TASK OBJECTIVE: Output the line that contains "nuo 1991 m. liepos" together with each line after it, through the final line of the listing below, word for word; omit pictures.

[RECORDS SHOWN]

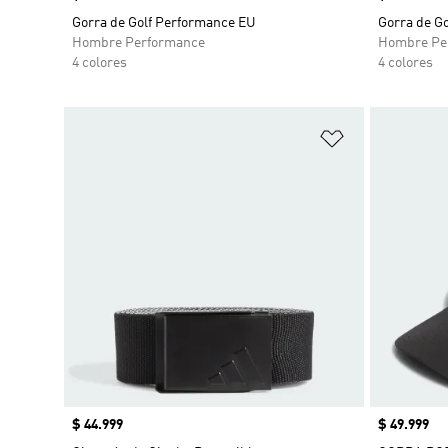
Gorra de Golf Performance EU
Gorra de G
Hombre Performance
Hombre Pe
4 colores
4 colores
Añadir a la li
Precio
$ 44.999
Precio
$ 49.999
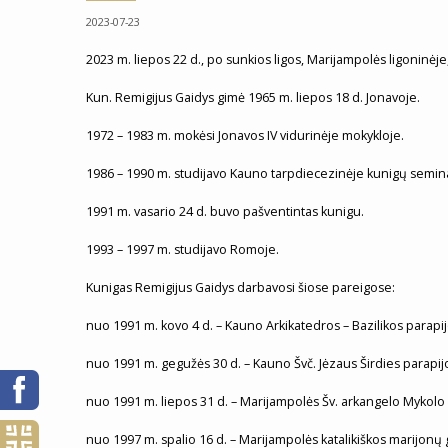
2023-07-23
2023 m. liepos 22 d., po sunkios ligos, Marijampolės ligoninėj
Kun. Remigijus Gaidys gimė 1965 m. liepos 18 d. Jonavoje.
1972 – 1983 m. mokėsi Jonavos IV vidurinėje mokykloje.
1986 – 1990 m. studijavo Kauno tarpdiecezinėje kunigų seminar
1991 m. vasario 24 d. buvo pašventintas kunigu.
1993 – 1997 m. studijavo Romoje.
Kunigas Remigijus Gaidys darbavosi šiose pareigose:
nuo 1991 m. kovo 4 d. – Kauno Arkikatedros – Bazilikos parapij
nuo 1991 m. gegužės 30 d. – Kauno Švč. Jėzaus Širdies parapijo
nuo 1991 m. liepos 31 d. – Marijampolės Šv. arkangelo Mykolo 
nuo 1997 m. spalio 16 d. – Marijampolės katalikiškos marijonų 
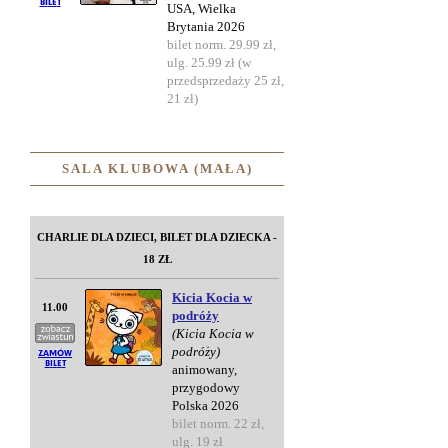
USA, Wielka
Brytania 2026
bilet norm. 29.99 zł,
ulg. 25.99 zł (w
przedsprzedaży 25 zł,
21 zł)
SALA KLUBOWA (MAŁA)
CHARLIE DLA DZIECI, BILET DLA DZIECKA -
18 ZŁ
Kicia Kocia w
11.00
podróży
(Kicia Kocia w
podróży)
animowany,
przygodowy
Polska 2026
bilet norm. 22 zł,
ulg. 19 zł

[/RECORDS SHOWN]

THE COMPLETED TASK:
nuo 1991 m. liepos 31 d. – Marijampolės Šv. arkangelo Mykolo 
nuo 1997 m. spalio 16 d. – Marijampolės katalikiškos marijonų 
USA, Wielka
Brytania 2026
bilet norm. 29.99 zł,
ulg. 25.99 zł (w
przedsprzedaży 25 zł,
21 zł)
SALA KLUBOWA (MAŁA)
CHARLIE DLA DZIECI, BILET DLA DZIECKA -
18 ZŁ
Kicia Kocia w
11.00
podróży
(Kicia Kocia w
podróży)
animowany,
przygodowy
Polska 2026
bilet norm. 22 zł,
ulg. 19 zł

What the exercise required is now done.